++++ Dataset records
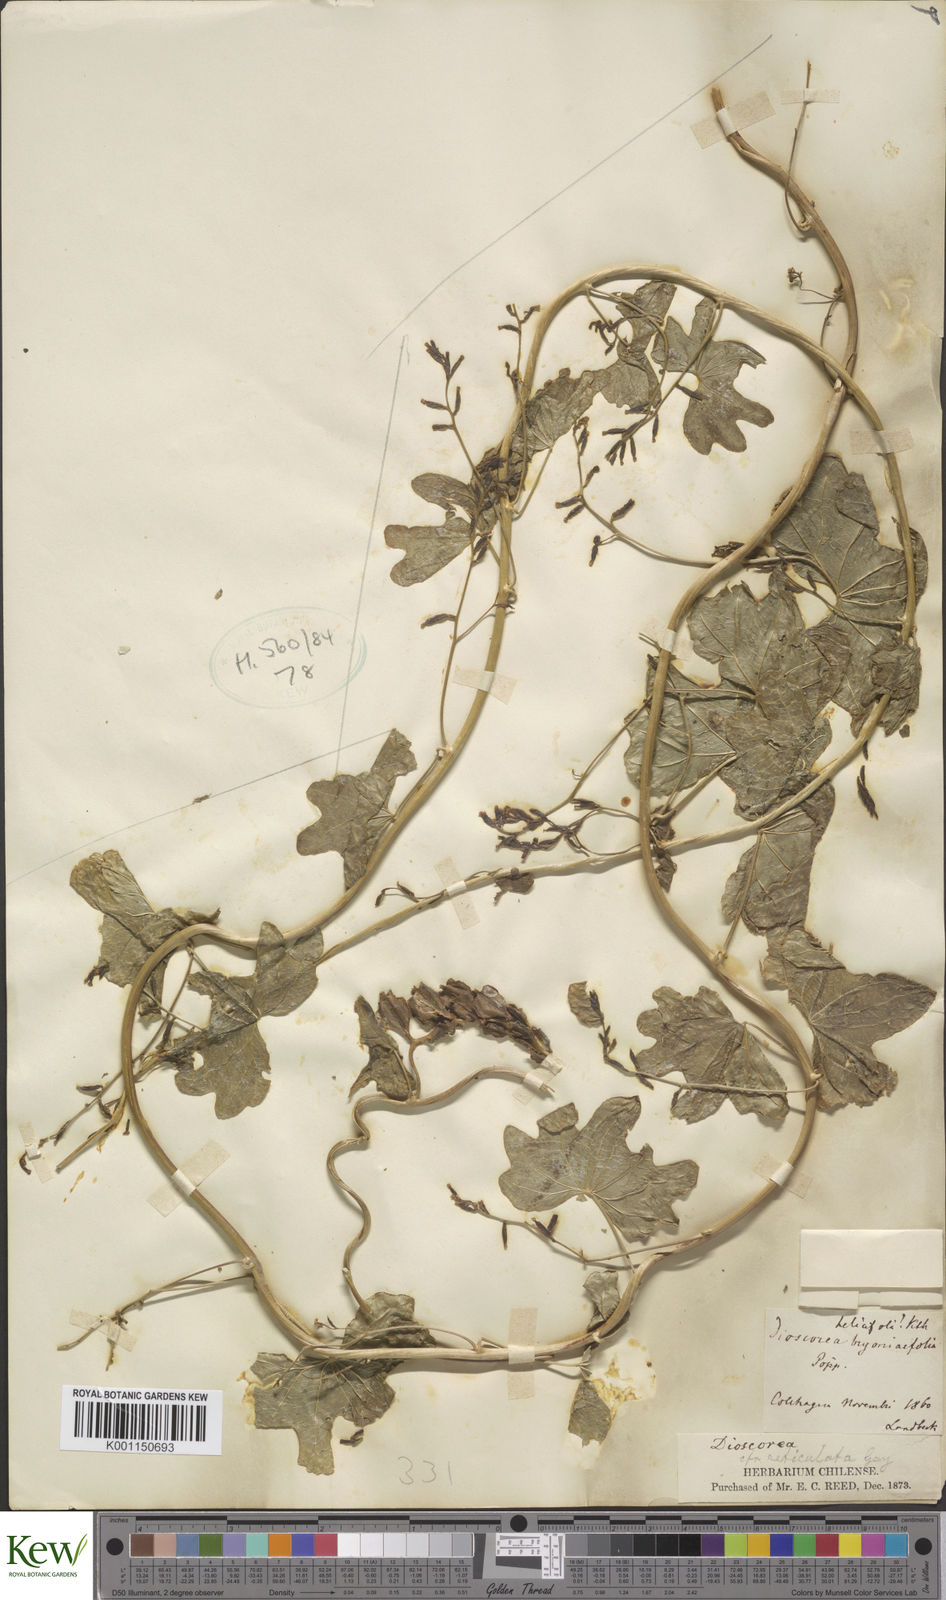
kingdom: Plantae
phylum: Tracheophyta
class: Liliopsida
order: Dioscoreales
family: Dioscoreaceae
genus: Dioscorea
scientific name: Dioscorea bryoniifolia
++++++++
Transcribe every text line of the item above without any changes. Leave the picture out.

kingdom: Plantae
phylum: Tracheophyta
class: Liliopsida
order: Dioscoreales
family: Dioscoreaceae
genus: Dioscorea
scientific name: Dioscorea bryoniifolia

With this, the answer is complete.